_Input:_
◆ ◆ ◆

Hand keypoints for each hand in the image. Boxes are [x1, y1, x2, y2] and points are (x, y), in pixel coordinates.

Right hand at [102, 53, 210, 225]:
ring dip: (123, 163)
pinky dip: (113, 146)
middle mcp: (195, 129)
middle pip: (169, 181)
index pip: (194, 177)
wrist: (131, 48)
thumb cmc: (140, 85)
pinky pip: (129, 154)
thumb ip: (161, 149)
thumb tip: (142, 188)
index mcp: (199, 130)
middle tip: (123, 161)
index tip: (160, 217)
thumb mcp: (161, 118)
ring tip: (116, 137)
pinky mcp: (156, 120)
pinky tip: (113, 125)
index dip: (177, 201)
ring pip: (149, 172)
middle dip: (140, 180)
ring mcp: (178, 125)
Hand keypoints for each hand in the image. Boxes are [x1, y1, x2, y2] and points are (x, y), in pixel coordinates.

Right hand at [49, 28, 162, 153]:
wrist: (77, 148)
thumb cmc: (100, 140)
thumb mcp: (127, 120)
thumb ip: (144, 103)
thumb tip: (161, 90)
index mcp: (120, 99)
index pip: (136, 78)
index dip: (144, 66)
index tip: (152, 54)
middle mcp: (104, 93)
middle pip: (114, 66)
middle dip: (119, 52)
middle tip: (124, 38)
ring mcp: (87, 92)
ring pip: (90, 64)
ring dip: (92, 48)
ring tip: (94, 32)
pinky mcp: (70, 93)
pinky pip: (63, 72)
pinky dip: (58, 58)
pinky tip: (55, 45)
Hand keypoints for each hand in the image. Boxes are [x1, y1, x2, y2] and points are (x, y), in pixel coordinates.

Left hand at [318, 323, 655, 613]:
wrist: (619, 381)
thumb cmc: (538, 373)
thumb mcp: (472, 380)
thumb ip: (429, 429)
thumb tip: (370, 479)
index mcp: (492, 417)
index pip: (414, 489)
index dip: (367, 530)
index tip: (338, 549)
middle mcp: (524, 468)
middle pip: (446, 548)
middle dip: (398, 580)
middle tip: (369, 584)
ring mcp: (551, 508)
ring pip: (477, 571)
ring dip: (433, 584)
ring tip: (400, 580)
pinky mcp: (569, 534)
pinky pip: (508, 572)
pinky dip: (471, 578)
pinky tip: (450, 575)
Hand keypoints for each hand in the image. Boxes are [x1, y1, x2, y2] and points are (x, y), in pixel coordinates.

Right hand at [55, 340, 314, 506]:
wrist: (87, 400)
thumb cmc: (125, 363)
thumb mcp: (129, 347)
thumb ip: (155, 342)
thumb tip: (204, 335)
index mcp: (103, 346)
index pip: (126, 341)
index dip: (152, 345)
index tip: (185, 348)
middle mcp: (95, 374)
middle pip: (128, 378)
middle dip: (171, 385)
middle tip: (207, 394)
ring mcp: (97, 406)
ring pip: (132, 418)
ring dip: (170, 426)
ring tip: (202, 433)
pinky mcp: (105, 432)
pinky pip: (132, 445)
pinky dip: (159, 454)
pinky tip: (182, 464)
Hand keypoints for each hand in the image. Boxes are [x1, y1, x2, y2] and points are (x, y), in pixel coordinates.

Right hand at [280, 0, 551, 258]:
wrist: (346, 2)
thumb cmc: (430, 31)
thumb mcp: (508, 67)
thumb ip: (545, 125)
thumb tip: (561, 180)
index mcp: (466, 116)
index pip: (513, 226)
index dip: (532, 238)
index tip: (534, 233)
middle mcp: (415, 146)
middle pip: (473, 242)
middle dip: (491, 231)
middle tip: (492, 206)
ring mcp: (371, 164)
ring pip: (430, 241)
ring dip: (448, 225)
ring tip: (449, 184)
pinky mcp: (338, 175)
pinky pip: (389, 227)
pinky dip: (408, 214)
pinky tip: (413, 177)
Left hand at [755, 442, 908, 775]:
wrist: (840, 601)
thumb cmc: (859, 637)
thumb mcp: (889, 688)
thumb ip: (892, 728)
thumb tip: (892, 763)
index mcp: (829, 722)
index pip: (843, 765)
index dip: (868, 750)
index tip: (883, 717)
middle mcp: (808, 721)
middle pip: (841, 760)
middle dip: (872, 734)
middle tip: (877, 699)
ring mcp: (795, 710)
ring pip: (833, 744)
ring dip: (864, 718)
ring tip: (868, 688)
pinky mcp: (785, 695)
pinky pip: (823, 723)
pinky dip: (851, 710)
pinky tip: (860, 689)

◆ ◆ ◆

_Instructions for the task:_
In the entries above, restate word for word the lines between the one holding "middle pip: (446, 548)" and the one holding "pinky tip: (450, 575)", inclusive, and nothing besides.

_Written solution:_
middle pip: (446, 548)
middle dip: (398, 580)
middle tip: (369, 584)
ring mcp: (551, 508)
ring pip: (477, 571)
ring dip: (433, 584)
ring tip: (400, 580)
pinky mcp: (569, 534)
pinky pip: (508, 572)
pinky dip: (471, 578)
pinky tip: (450, 575)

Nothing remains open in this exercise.